According to a survey from IBM’s Cloud Video division, 31 percent of respondents indicated that they had canceled a streaming video subscription before, while that figure jumped to 40 percent among those who listed Amazon or Hulu as their primary service. When asked why consumers would cancel their subscription, 27 percent pointed to advertisements, 25 percent cited cost, and 20 percent blamed the amount of available content. These reasons topped tech issues (17 percent), while 73 percent of respondents indicated that buffering or start delays were the most commonly experienced problems.

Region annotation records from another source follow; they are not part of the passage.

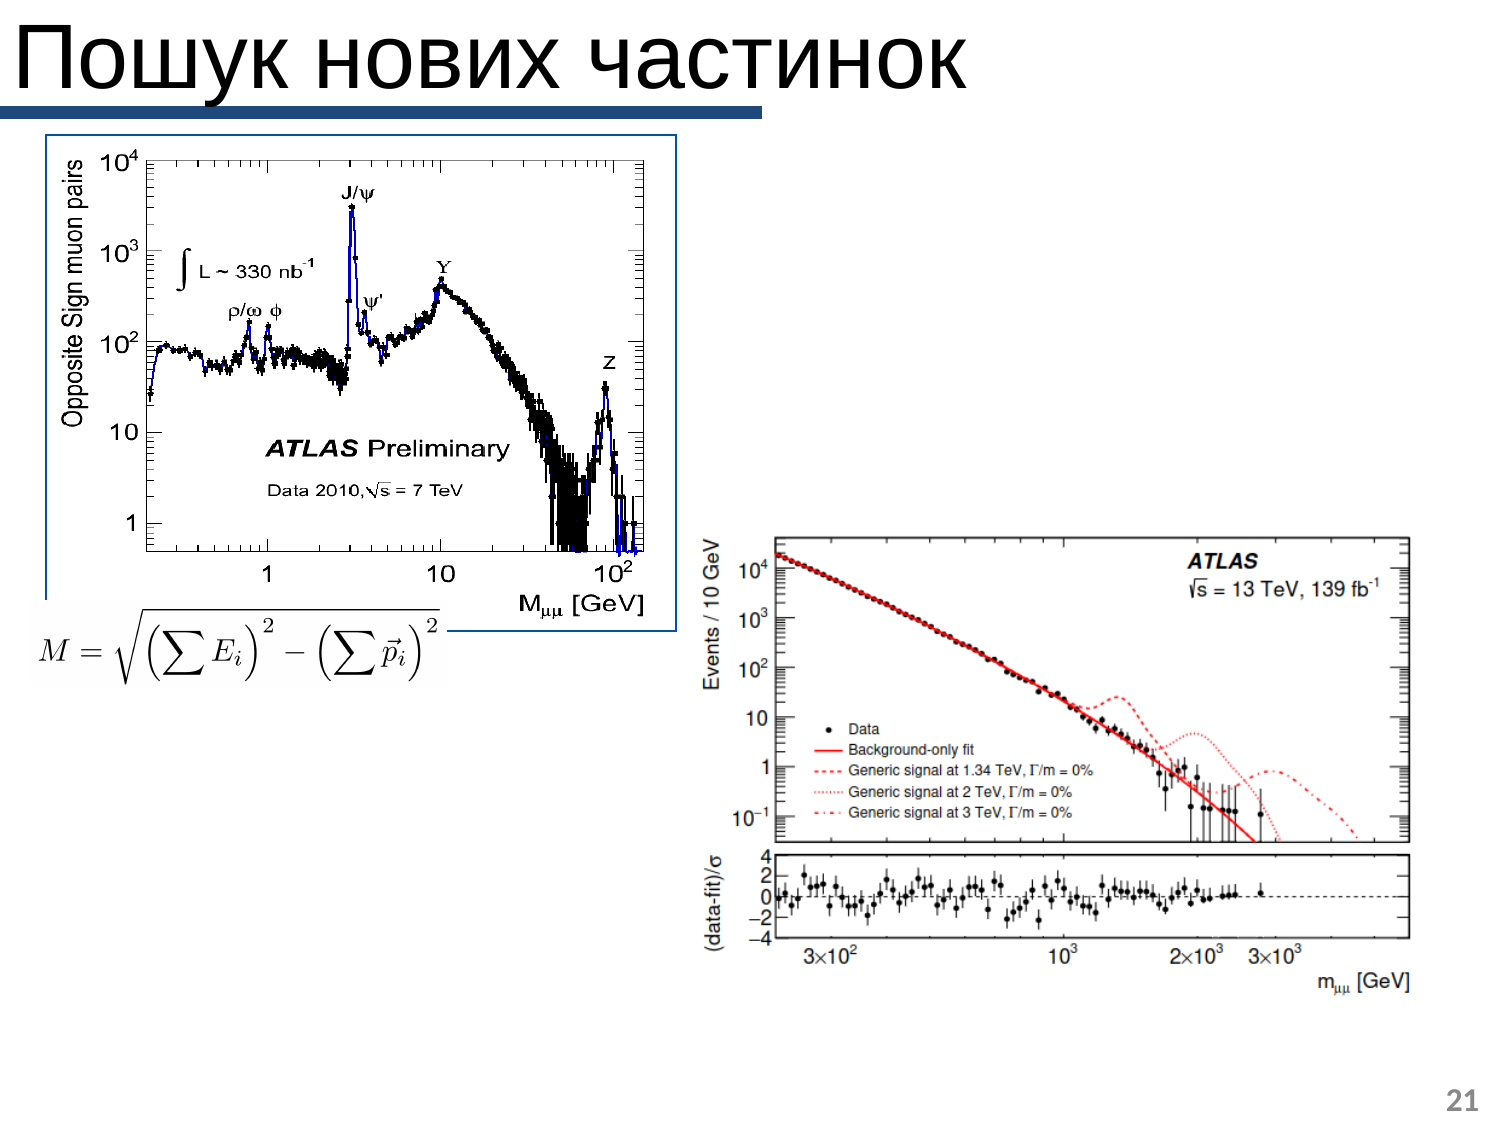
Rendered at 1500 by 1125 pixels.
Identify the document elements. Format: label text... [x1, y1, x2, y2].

text_box Пошук нових частинок [0, 0, 983, 116]
picture [30, 135, 676, 687]
text_box <number> [1423, 1079, 1495, 1118]
picture [691, 512, 1426, 1006]
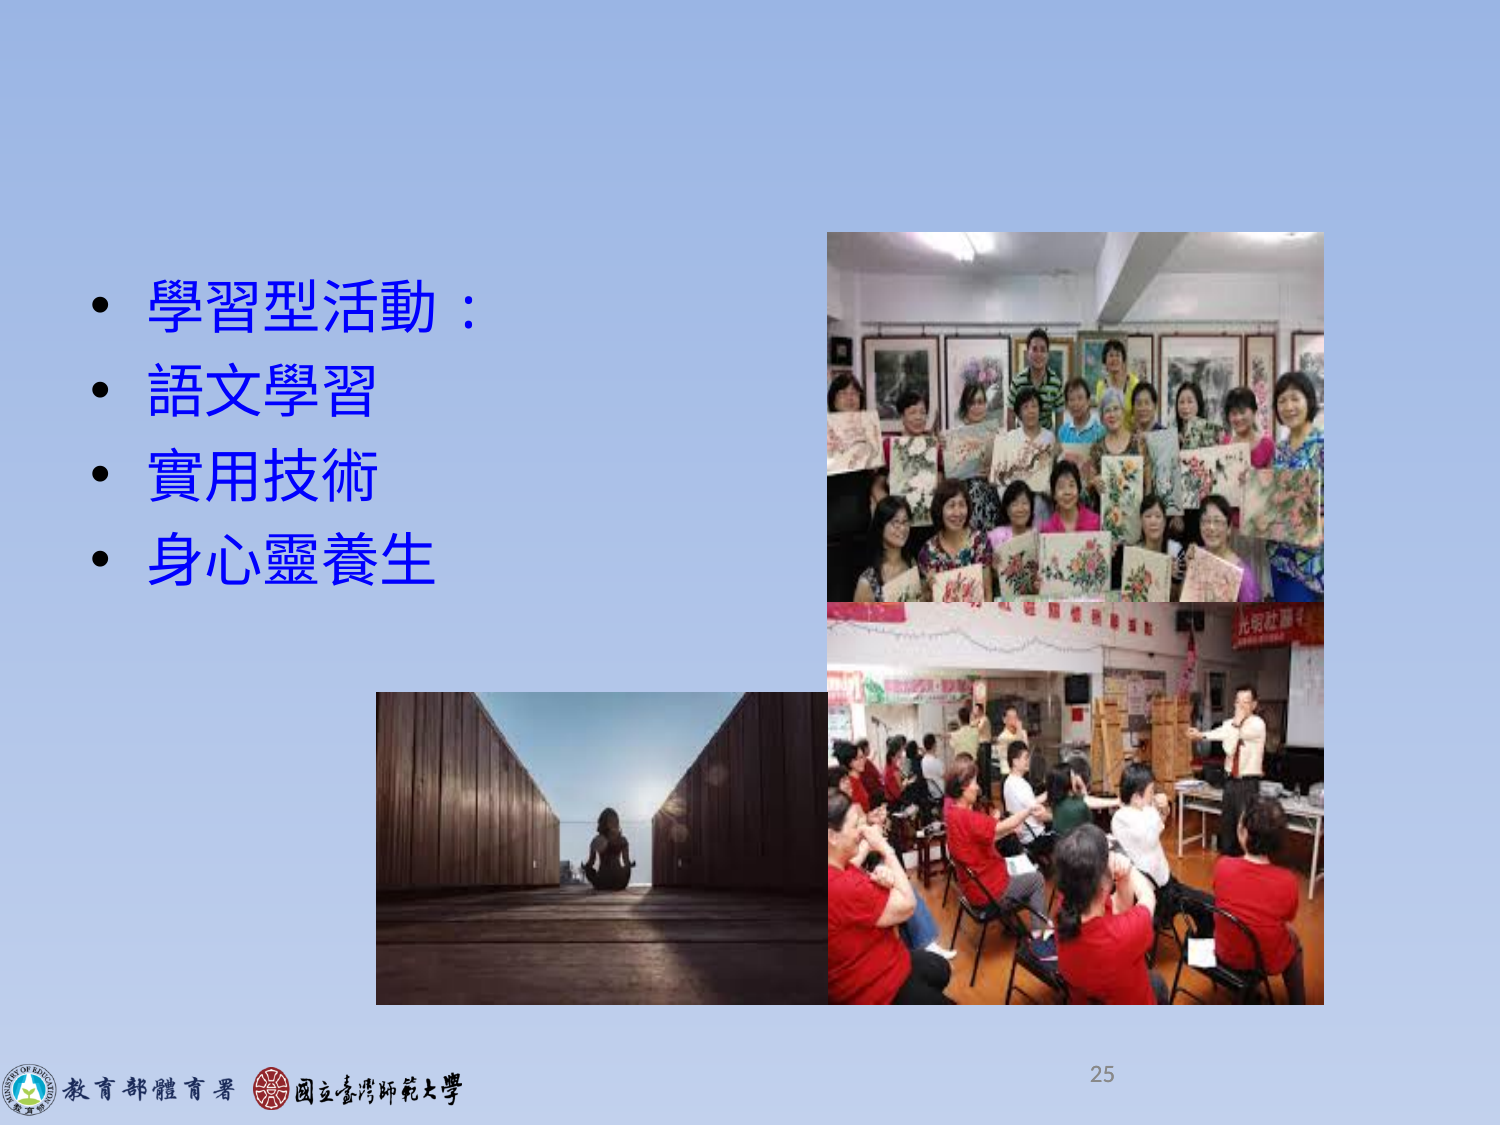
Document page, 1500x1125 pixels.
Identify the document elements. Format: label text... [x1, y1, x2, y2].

text_box [1074, 1042, 1426, 1103]
list 學習型活動: 語文學習 實用技術 身心靈養生 [75, 262, 738, 1005]
picture [376, 232, 1324, 1005]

The survey of 1,007 subscription video-on-demand users in the U.S. also showed that 48 percent do not share their subscription passwords, and 42 percent of respondents share passwords with family members.

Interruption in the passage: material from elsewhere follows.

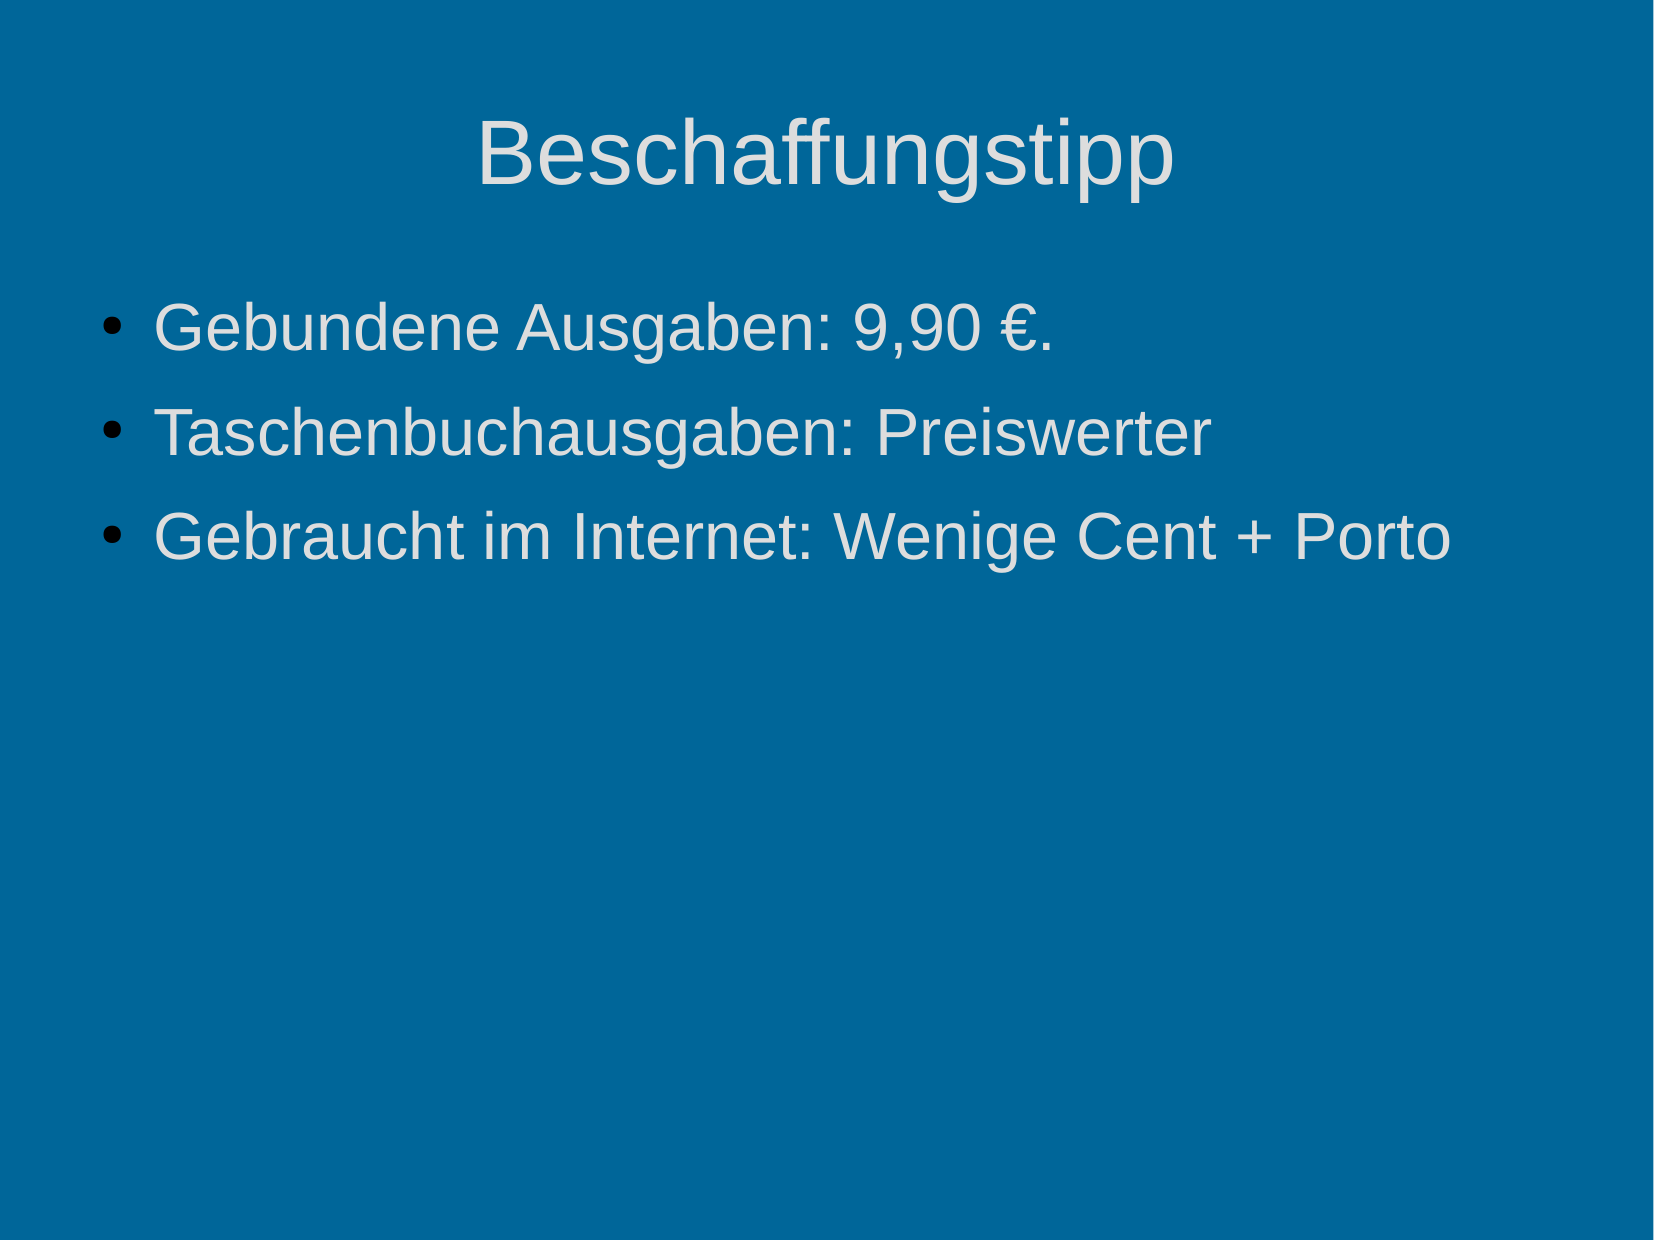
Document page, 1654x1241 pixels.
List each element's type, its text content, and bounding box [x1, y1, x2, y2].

title Beschaffungstipp [82, 49, 1571, 257]
list Gebundene Ausgaben: 9,90 €. Taschenbuchausgaben: Preiswerter Gebraucht im Internet: Wenige Cent + Porto [82, 290, 1571, 1109]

David Mowrey, VP of strategic planning at IBM Cloud Video, suggests that these figures “represent more of an opportunity than a problem for subscription video services,” reports TechCrunch. They could “lead to more and more services offering a family plan to capture more revenue,” he said.

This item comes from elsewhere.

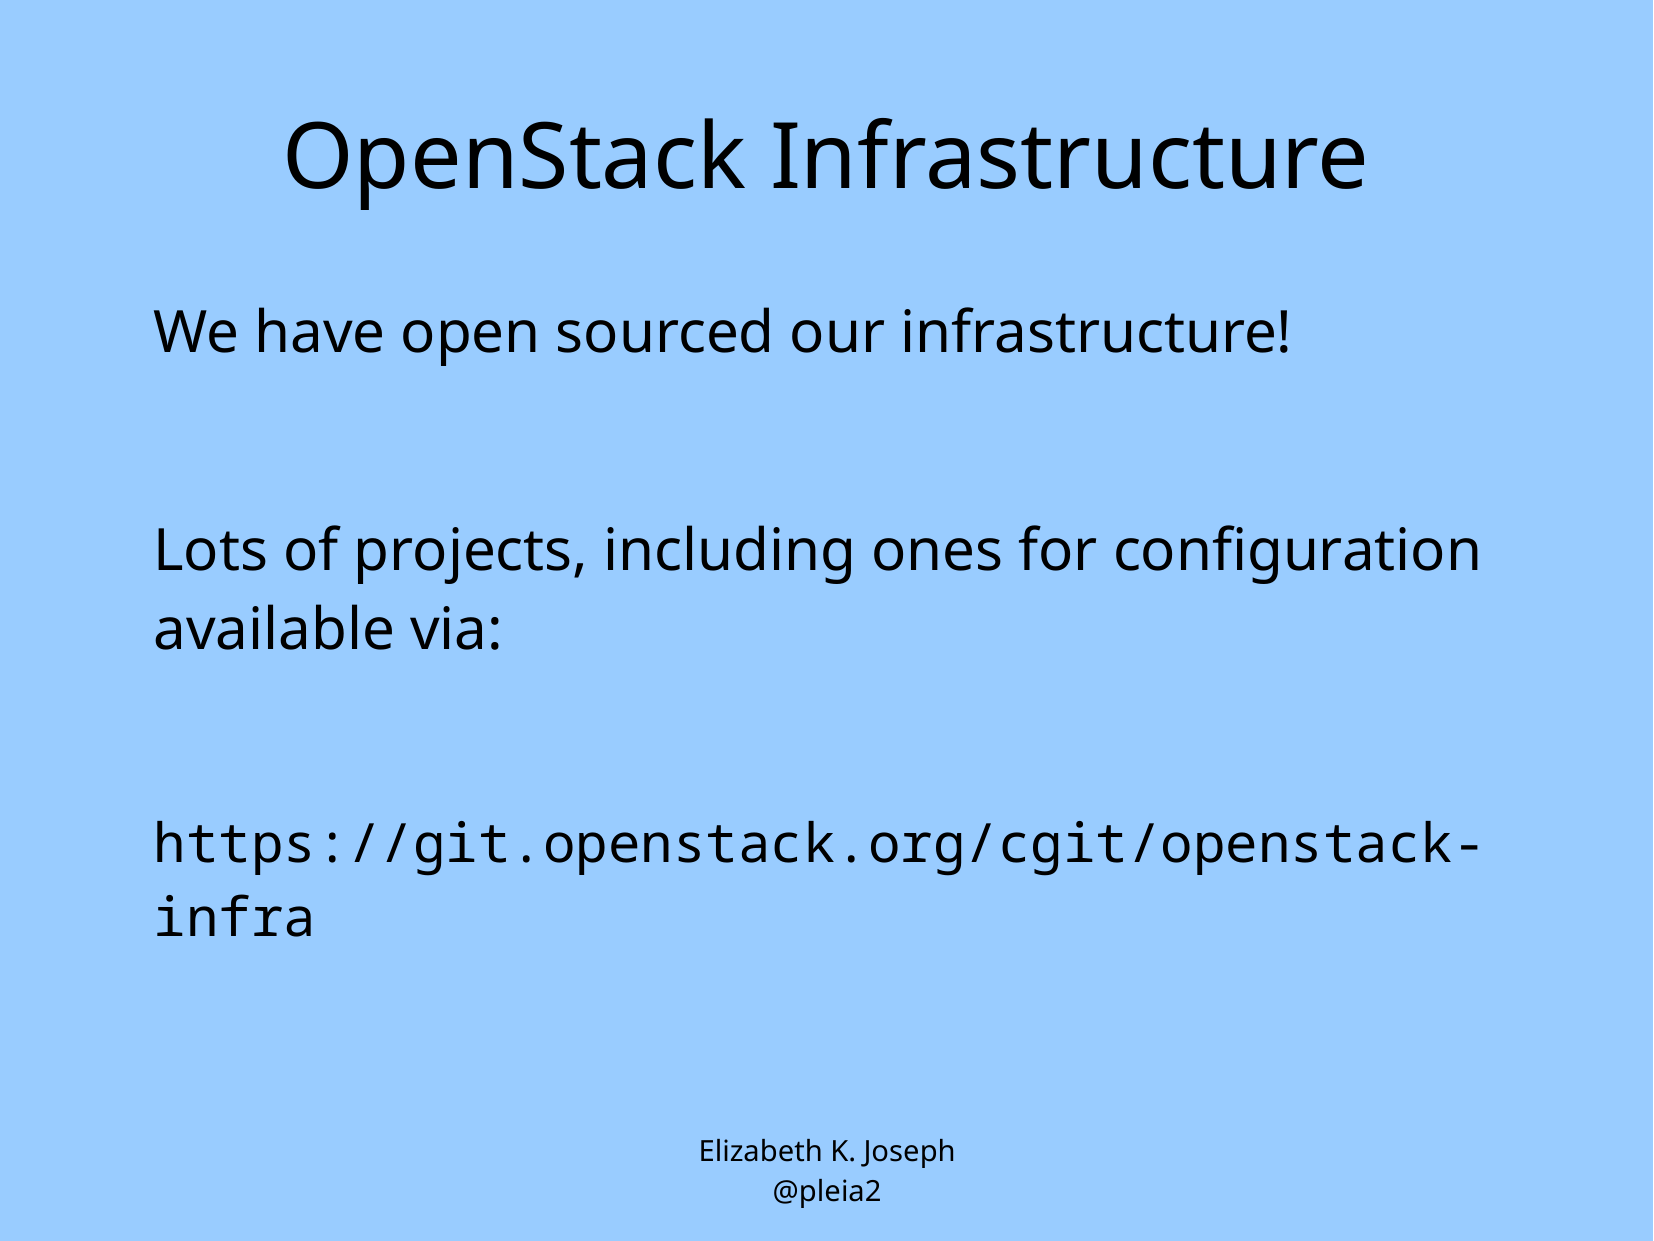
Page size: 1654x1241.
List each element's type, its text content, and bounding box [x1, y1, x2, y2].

title OpenStack Infrastructure [82, 49, 1571, 257]
list We have open sourced our infrastructure! Lots of projects, including ones for configuration available via: https://git.openstack.org/cgit/openstack-infra [82, 290, 1571, 1010]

Mowrey also recommends that VOD services use data to better understand their customers. “All the key questions and results really point towards the value of big data and insights into the behavior of consumers on your service,” he said. “If you’re not looking at the consumer behavior on what devices and what consumers are watching, why are they churning out, why are you acquiring them in the first place, you’re at a huge disadvantage.”
At the NAB Show in April, IBM announced four new clients for its Cloud Video business: Comic-Con HQ, Canadian Broadcasting Corporation, AOL and Broadway Video. “The company expects the market to exceed $100 billion in the next three years, as well as digital video to account for 80 percent of all Internet traffic by 2019,” notes Business Cloud News.